Furthermore, in systems having multiple monitored parameters, the
operator would formerly switch his or her focus on only one
parameter at a time. As such, while many parameters may be
"monitored" at any given time, only one would "control" the release
of the drillstring. Therefore, a need exists for a drilling system
to allow several drilling parameters to affect the release of the
drillstring simultaneously without such switching.
SUMMARY OF THE CLAIMED SUBJECT MATTER
[0017] A wellbore drilling system includes a weight on bit
controller configured to generate a normalized WOB output, a
drilling torque controller configured to generate a normalized TOB
output, and a differential pressure controller configured to
generate a normalized DeltaP output. The wellbore drilling system
also includes a rate of penetration controller configured to
multiply a ROP setpoint with the normalized WOB output, the
normalized TOB output, and the normalized DeltaP output to generate
a ROP output.
[0018] A wellbore drilling system includes a plurality of
controllers, each configured to generate a normalized output. The
wellbore drilling system also includes a rate of penetration
controller configured to multiply a rate of penetration setpoint
with the plurality of normalized outputs to generate a ROP
output.
[0019] A method to control a wellbore drilling system includes
generating a plurality of normalized outputs and multiplying each
of the plurality of normalized outputs together. Furthermore, the
method includes generating a ROP output by multiplying a product of
the plurality of normalized outputs with a ROP setpoint.

* [Listing]
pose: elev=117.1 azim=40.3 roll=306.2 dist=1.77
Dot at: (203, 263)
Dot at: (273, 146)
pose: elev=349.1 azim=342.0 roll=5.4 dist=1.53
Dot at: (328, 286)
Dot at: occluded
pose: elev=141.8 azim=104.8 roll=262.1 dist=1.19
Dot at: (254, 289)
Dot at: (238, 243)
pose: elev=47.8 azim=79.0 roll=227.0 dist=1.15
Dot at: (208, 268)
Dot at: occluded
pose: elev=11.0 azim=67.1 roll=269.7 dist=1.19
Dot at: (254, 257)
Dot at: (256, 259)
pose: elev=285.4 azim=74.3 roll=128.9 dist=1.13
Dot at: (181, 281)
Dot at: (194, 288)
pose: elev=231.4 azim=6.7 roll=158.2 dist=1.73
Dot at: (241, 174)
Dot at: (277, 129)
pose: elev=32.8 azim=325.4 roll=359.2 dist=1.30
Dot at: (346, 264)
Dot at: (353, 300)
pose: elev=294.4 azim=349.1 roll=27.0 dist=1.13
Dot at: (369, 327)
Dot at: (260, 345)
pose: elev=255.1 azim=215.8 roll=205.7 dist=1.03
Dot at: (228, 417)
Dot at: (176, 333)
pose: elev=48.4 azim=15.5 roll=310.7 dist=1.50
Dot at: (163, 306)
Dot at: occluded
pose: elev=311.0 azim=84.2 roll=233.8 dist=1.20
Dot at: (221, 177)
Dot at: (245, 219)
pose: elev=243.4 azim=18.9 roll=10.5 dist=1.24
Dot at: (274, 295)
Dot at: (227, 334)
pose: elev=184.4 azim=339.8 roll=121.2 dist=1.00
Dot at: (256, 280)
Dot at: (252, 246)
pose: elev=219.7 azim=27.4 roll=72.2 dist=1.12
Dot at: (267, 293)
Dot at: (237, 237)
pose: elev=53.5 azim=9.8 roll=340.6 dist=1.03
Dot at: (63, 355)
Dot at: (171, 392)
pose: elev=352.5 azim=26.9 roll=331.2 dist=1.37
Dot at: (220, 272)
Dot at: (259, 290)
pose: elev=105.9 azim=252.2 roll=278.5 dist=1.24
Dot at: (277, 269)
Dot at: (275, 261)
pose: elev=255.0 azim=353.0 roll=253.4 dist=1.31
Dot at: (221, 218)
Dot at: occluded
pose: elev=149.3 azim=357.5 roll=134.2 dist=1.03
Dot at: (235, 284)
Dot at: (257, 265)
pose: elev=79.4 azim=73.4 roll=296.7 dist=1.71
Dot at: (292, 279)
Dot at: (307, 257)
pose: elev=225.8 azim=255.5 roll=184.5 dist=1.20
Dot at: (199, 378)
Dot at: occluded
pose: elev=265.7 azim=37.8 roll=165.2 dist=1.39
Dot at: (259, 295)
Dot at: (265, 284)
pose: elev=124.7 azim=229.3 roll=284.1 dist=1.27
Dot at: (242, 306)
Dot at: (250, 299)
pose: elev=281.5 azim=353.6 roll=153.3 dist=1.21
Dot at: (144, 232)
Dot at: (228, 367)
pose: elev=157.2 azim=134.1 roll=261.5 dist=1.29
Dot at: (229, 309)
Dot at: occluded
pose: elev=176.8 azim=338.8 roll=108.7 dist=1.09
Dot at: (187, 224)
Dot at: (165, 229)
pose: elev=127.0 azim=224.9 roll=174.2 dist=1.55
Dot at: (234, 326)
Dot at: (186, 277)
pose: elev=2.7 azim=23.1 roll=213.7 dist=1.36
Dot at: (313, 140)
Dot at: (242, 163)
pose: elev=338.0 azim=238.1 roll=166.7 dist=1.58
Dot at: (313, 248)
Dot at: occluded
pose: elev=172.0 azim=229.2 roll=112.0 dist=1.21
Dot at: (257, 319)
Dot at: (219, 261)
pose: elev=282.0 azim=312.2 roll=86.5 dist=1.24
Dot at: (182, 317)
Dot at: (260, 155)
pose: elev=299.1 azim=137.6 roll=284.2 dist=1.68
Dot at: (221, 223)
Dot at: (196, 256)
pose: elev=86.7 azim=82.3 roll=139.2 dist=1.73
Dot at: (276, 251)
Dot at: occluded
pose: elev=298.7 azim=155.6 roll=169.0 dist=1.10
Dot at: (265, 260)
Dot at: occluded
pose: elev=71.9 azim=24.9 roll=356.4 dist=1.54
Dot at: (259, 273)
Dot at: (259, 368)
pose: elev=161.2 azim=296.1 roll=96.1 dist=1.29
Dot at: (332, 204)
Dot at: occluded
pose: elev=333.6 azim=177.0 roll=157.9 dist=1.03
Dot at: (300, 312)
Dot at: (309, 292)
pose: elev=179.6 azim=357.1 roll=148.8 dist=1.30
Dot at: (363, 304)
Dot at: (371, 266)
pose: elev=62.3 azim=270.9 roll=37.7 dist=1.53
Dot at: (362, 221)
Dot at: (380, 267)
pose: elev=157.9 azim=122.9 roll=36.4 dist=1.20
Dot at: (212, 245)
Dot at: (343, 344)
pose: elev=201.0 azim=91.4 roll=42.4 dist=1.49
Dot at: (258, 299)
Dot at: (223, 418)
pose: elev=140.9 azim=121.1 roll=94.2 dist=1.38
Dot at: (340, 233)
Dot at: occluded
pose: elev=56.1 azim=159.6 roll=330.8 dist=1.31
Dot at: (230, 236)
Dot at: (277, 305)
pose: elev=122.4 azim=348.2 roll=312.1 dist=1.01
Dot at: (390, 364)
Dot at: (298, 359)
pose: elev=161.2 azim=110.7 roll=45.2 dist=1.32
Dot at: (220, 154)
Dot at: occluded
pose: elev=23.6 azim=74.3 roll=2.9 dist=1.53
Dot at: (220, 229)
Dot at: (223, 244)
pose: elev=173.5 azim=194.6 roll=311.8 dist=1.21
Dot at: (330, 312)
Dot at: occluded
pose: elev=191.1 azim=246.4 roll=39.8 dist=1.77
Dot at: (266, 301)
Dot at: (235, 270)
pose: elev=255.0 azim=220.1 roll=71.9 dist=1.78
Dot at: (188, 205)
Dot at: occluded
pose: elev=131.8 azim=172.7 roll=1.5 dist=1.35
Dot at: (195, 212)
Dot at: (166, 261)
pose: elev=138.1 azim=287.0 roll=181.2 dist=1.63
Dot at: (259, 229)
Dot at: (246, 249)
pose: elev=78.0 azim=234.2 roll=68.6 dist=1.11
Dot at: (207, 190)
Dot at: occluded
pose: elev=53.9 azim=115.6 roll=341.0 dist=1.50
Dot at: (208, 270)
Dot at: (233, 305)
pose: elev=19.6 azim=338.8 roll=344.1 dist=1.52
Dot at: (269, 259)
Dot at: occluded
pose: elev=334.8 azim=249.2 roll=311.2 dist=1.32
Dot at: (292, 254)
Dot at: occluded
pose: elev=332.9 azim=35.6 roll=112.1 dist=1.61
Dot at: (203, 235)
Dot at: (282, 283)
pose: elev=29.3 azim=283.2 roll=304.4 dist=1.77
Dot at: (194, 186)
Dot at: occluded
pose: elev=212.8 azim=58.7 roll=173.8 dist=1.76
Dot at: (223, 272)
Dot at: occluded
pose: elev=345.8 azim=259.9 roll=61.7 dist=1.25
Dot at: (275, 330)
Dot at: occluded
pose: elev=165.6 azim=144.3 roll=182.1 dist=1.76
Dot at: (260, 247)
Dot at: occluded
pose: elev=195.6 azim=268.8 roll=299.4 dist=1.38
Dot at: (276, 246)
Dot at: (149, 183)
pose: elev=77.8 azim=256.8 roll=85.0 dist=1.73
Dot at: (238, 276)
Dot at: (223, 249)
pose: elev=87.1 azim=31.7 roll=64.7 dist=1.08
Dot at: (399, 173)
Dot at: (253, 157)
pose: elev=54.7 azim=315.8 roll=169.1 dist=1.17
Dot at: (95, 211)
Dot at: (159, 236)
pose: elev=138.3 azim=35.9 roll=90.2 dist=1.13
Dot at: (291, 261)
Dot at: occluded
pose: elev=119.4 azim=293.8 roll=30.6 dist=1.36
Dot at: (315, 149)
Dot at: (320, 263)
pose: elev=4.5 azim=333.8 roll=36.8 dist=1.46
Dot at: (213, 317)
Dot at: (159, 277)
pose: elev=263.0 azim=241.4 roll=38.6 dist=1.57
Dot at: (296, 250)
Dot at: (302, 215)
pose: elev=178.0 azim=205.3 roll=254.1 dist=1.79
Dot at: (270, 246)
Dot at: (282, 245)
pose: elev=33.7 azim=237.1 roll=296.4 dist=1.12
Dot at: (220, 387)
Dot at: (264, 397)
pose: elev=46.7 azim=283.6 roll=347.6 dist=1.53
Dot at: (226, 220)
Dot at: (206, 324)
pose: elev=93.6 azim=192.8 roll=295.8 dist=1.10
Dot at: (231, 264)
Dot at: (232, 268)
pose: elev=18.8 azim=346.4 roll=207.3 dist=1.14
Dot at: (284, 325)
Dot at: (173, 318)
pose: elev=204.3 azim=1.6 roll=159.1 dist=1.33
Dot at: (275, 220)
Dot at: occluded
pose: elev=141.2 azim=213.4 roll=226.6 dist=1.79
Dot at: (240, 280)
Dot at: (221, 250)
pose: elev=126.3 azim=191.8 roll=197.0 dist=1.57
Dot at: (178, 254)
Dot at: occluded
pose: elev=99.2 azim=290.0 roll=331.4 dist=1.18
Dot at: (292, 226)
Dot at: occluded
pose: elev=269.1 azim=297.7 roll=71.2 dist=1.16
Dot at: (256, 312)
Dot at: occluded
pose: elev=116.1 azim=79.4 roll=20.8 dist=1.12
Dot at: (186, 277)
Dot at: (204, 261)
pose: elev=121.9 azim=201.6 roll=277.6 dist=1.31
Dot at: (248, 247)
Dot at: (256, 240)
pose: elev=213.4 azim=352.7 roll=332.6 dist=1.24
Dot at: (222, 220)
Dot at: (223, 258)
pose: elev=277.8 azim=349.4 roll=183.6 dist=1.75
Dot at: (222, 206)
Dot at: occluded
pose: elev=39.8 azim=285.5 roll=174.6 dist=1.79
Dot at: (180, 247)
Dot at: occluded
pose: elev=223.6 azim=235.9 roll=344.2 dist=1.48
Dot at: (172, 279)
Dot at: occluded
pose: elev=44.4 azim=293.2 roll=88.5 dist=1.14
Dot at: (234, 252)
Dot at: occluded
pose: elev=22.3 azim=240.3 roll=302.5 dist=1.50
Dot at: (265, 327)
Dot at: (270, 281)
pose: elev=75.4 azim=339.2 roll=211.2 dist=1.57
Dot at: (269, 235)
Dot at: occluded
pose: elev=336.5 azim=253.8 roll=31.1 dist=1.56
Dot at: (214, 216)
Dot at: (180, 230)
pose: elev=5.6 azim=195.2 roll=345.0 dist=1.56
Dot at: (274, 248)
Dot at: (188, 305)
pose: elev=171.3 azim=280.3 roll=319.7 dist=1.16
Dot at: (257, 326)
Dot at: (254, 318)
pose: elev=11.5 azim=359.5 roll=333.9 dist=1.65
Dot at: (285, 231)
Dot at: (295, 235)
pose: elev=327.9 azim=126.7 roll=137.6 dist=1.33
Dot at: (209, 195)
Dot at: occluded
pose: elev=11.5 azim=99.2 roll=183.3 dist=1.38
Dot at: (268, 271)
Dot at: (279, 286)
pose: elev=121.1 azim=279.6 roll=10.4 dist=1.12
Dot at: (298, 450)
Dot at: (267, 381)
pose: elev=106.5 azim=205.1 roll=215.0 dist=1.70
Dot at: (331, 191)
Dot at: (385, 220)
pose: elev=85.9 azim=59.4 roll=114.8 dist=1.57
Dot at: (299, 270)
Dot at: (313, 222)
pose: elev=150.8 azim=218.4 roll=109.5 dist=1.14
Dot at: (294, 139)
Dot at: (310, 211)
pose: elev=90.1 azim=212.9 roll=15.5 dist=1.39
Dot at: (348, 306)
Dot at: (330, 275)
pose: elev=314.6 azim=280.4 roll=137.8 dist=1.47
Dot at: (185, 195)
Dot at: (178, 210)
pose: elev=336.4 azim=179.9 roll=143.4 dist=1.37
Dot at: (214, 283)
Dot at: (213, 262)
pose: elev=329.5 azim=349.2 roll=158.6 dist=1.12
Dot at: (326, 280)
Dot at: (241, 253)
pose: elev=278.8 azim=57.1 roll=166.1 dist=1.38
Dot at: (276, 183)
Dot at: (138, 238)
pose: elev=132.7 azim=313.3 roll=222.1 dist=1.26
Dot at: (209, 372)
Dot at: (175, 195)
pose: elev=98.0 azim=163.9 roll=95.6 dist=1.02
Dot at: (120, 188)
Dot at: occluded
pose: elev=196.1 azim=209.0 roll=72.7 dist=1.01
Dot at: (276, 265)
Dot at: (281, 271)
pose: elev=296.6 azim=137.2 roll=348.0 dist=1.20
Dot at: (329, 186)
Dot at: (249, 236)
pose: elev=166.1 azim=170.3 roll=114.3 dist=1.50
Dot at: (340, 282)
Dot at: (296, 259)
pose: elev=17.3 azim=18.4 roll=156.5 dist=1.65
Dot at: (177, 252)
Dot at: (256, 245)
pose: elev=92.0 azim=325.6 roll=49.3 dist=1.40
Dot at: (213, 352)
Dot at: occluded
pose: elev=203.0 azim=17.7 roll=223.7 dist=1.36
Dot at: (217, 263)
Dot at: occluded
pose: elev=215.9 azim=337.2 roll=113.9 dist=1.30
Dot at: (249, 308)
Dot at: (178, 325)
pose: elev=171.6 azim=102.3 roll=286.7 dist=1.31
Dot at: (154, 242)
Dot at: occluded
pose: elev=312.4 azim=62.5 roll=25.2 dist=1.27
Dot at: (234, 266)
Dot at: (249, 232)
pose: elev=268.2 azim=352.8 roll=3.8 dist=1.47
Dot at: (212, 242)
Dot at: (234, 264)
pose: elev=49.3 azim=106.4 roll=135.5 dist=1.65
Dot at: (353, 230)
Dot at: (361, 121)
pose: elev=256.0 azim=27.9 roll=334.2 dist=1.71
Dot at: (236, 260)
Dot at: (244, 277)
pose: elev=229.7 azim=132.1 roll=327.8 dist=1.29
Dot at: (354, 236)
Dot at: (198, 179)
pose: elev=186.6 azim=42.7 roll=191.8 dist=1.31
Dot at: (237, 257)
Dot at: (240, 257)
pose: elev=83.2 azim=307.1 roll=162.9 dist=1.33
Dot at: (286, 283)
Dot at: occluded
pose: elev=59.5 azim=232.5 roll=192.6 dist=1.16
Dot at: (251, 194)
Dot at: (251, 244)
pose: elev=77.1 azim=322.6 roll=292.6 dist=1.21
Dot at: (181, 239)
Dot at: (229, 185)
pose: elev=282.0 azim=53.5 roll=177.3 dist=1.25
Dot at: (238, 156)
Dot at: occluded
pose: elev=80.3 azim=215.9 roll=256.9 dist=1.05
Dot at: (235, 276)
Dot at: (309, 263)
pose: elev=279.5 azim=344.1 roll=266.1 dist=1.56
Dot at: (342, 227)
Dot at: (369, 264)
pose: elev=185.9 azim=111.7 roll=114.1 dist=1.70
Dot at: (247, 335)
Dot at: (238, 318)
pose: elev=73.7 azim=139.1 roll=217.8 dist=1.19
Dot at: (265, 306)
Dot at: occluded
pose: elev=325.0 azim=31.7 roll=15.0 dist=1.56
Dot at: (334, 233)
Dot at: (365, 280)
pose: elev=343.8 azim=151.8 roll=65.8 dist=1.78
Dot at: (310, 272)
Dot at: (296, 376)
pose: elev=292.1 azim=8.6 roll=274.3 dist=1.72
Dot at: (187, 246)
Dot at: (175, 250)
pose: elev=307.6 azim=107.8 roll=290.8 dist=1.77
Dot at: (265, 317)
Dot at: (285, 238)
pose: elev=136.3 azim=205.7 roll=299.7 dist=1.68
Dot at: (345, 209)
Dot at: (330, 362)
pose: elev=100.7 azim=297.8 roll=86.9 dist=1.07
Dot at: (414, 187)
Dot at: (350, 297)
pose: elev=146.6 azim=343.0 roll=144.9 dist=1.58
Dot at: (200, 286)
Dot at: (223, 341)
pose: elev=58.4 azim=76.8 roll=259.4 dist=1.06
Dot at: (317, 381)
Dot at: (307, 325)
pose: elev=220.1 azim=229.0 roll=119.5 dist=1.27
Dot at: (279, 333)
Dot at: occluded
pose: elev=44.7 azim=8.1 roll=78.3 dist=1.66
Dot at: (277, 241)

* [Given task] Reproduce word for word the part of the drilling-system excerpt that opens with the words containing "[0019] A method" and closes with "a ROP setpoint.". The items that come after the drilling-system excerpt were taken from a different source.

* [Output for this task]
[0019] A method to control a wellbore drilling system includes
generating a plurality of normalized outputs and multiplying each
of the plurality of normalized outputs together. Furthermore, the
method includes generating a ROP output by multiplying a product of
the plurality of normalized outputs with a ROP setpoint.